Read the first chapter of Great Britain United? British Olympic Football and the end of the Amateur Dream here:
GB United? British Olympic Football and the end of the Amateur Dream
Read Steve Menary's comment on the composition of the London 2012 Great Britain team here:
Is the London 2012 influencing the EURO qualifiers?
Press Release:
The London 2012 Olympic Games will see the return of a football team that the world has not seen for more than forty years.
Only in the Olympics have the four Home Nations of the UK managed to unite and a century after last winning the Olympic football tournament, the British side will return for London 2012.
GB United?
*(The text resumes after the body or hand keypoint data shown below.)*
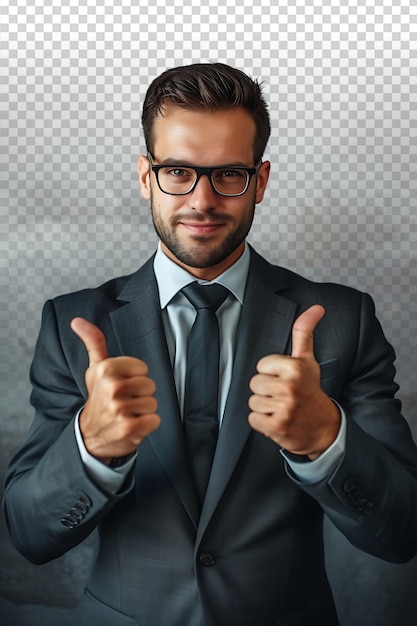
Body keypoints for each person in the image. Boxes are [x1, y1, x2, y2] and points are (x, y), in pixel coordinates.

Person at [3, 63, 417, 626]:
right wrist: (90, 450)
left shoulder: (345, 320)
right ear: (146, 176)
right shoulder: (73, 324)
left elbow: (402, 534)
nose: (202, 200)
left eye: (229, 175)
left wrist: (326, 440)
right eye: (178, 171)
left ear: (261, 181)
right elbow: (28, 536)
British Olympic Football and the end of the Amateur Dream is the first and only book to tell the full story of the UK’s Olympic efforts – which saw the team twice crowned world champions before petering out in the qualifiers for the 1972 Olympics in Munich.
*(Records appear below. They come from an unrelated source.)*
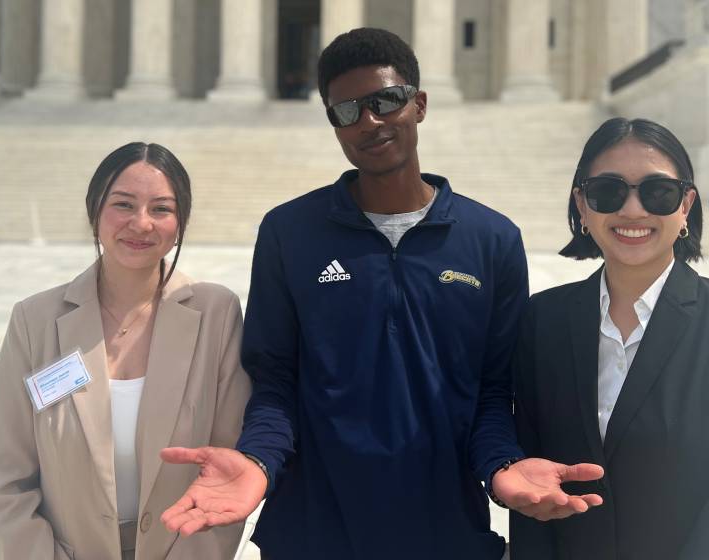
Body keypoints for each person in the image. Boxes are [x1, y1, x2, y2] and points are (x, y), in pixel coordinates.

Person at [159, 28, 602, 559]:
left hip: (446, 536)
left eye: (386, 101)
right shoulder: (290, 232)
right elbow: (274, 382)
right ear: (333, 124)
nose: (369, 121)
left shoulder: (491, 240)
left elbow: (491, 392)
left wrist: (502, 466)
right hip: (311, 536)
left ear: (419, 105)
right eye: (347, 111)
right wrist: (257, 461)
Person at [510, 117, 709, 559]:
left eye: (658, 192)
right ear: (582, 205)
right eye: (608, 191)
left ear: (686, 205)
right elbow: (534, 485)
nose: (633, 210)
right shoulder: (542, 320)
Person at [0, 142, 251, 560]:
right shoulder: (35, 320)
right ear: (95, 212)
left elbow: (227, 465)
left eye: (161, 209)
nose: (141, 223)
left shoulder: (217, 313)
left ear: (181, 223)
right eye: (123, 204)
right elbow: (3, 476)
Now, four decades on, the Olympic team is being revived as a one-off for London 2012 and the side will be one of the most talked about in world football.
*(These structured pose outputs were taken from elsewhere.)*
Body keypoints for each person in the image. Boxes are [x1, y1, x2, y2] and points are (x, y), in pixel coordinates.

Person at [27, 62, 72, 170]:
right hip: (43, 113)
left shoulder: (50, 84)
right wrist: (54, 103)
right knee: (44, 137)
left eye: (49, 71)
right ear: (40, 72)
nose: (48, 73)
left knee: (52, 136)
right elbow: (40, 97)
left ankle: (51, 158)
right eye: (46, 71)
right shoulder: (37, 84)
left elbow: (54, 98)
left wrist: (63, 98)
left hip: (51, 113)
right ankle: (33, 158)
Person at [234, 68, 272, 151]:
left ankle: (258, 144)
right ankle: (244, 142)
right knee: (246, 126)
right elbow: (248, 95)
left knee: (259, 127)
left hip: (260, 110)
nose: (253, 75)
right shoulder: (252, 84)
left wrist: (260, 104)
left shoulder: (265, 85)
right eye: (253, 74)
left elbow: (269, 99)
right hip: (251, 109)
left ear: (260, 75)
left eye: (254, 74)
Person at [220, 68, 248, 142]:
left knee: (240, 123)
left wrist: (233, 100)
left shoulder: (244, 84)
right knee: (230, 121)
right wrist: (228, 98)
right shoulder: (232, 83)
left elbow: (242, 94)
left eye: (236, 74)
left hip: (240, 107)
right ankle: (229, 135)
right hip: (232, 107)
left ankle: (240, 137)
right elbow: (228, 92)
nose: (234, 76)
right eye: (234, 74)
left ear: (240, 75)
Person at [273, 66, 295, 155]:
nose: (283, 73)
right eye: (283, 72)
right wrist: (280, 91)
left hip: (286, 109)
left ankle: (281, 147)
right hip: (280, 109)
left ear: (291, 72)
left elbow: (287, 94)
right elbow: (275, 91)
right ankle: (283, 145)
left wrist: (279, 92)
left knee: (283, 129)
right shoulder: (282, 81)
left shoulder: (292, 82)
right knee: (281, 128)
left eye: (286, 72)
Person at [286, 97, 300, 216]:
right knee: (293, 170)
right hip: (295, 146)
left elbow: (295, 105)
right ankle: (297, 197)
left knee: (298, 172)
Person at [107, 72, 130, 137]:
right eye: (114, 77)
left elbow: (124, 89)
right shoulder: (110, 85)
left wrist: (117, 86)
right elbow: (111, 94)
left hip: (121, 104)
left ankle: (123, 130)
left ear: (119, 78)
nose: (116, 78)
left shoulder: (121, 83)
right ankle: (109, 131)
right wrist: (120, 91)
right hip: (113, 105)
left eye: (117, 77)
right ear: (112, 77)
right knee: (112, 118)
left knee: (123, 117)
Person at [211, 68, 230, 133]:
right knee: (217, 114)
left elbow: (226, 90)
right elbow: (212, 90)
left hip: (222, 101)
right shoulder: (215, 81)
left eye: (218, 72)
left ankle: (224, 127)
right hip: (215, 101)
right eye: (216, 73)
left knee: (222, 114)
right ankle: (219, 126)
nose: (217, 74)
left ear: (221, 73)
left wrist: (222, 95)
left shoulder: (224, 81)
GB United? author Steve Menary said, “The team for 2012 is supposed to be only English players but the British Olympic Association have not given up on the idea of a united team.
"With the tournament following directly after Euro 2012 and Fabio Capello being increasingly pressured to use younger players for the England team, there’s going to be a lot of strain on resources if England qualify for Poland and the Ukraine as the Olympics is an U-23 event, and there’s also still the issue of who the manager is going to be.”
Featuring scores of interviews with Olympic players, GB United? also traces the history of the amateur ethos of the game’s founders and how that credo died offering up a long-lost world that contrasts starkly with today’s over-commercialised football industry, but still provides an essential insight to the problems facing the current Olympic team.